Gross agrees that for Amlo and his political movement, “oil and gas are seen as part of Mexican patrimony”. This remains a popular viewpoint: the day that Mexico nationalised its oil industry in 1938 remains a national holiday, she points out. 

A cynic could point out that Amlo is capitalising on legitimate post-colonial concerns with a strategy that does not actually benefit the Mexican economy and its people. 

“Mexico is now the 15th-largest economy in the world, but it was the tenth a few years ago; the country is stagnating while others are accelerating,” says Payan. “Mr Lopez Obrador is pursuing a statist approach where the government is the investor, regulator, legislator and producer. Only this is not the 1970s anymore. Mexico is entrenched in the global economy, and the [Mexican] economy has suffered as a result of economic policy that does not appreciate that.” 

WRI’s Ruiz adds that Mexico’s economy will continue to suffer if it does not embrace the “economic opportunity” of the energy transition – particularly if the US, which is a major trade partner, continues to introduce ever stricter regulation to incentivise decarbonisation

“Advancing a low-carbon, just transition could help Mexico mobilise new investment, improve competitiveness, enhance development and address social vulnerability. Green investments generally create more and higher-quality jobs,” she says.
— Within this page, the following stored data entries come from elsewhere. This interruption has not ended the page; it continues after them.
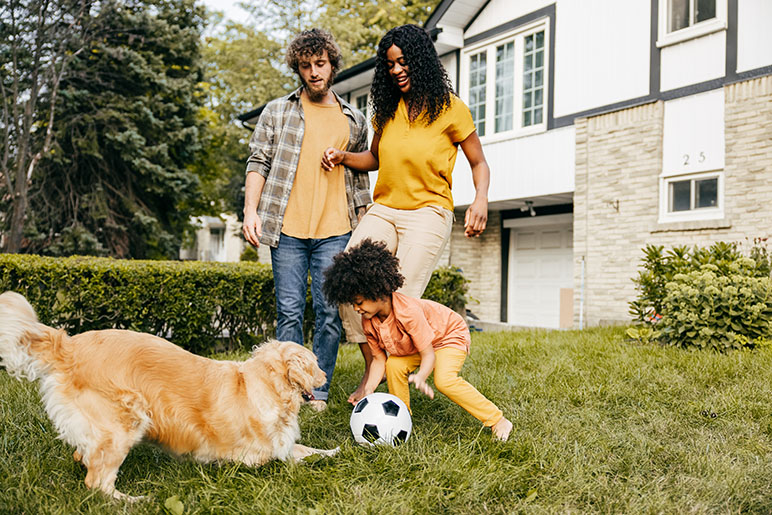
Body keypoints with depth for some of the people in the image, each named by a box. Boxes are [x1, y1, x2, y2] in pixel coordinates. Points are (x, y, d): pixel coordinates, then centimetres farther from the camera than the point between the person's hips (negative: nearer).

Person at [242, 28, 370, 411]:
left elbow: (360, 177, 18)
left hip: (336, 232, 1)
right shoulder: (277, 111, 11)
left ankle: (319, 392, 11)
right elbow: (258, 163, 7)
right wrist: (251, 210, -7)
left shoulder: (354, 120, 16)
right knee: (290, 312, -1)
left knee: (330, 314, -1)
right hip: (288, 230, -1)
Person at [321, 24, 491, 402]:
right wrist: (343, 157, 6)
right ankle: (372, 367, 0)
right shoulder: (387, 109, 14)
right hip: (382, 210, 5)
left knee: (402, 301, -16)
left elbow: (479, 162, 5)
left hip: (428, 212, -5)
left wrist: (480, 200, -14)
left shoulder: (450, 108, 0)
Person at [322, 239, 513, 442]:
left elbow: (428, 354, -35)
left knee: (444, 380, -28)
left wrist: (420, 377, -55)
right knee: (394, 365, -18)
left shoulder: (409, 312, -39)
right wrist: (367, 390, -23)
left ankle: (498, 421, -16)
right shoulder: (368, 322, -17)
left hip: (451, 334, -7)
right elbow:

Turning policy failure into policy success

Climate change is no longer a future scenario, but a reality that affects the daily life of millions in Mexico. June 2023 was the hottest month on record in the country, with heat-related deaths at mid-year triple the total figure for 2022. Droughts, fires and floods are increasingly a part of everyday life, says Ruiz. 
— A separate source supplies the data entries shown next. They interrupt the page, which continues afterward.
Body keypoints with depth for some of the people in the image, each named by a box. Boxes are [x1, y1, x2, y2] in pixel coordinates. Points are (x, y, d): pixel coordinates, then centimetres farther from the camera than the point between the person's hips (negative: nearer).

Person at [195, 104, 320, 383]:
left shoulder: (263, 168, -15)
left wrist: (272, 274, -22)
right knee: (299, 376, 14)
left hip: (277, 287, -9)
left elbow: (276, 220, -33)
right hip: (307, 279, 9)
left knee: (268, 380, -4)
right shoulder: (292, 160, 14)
The problem for Mexico is that these environmental stimuli have not yet prompted a commensurate policy response. “In public policy, there is a big difference between awareness of a problem and actually acting to address it. Mexico has not bridged this gap yet,” says Payan. 
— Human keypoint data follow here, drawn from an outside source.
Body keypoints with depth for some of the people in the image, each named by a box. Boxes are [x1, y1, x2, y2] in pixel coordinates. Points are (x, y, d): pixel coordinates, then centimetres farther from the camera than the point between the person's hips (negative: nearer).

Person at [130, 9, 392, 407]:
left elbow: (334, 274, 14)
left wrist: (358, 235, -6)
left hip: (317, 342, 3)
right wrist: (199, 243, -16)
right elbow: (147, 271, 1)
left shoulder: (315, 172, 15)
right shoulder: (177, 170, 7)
Yet hope for climate policy in Mexico lies in the fact that the country’s presidents can only serve one six-year term. Former Head of Government for Mexico City Claudia Sheinbaum is Amlo’s chosen successor, but while she and her fellow presidential contenders from the ruling coalition – which comprises three parties: MORENA (Amlo’s party), the Labor Party and the Green Party – are towing the president’s line on climate, it remains to be seen if they would follow through on such a strategy. “I think deep down they probably know that it is completely unsustainable for Mexico to continue as it has been,” says Payan. 

The good news from a political communications point of view is that there is a logical step from the current discourse aligning national pride with Mexican oil to one aligned with Mexican renewables.

“What needs to be sold to the electorate is the idea that if we really want to be both sovereign and have cheap energy, then we need renewables, not oil and gas,” says CAT’s Jose de Villafranca. “The energy transition makes sense both economically and in terms of national pride, given our country’s massive renewables resource.”

“Arguments about saving the planet are probably not going to filter down to the electorate soon, given all the difficulties faced by ordinary Mexicans,” agrees Brookings’ Gross. “But when you say that renewables can help move away from uncompetitive, high electricity prices, while also developing Mexican resources for Mexican people, I think you have a strong political argument.”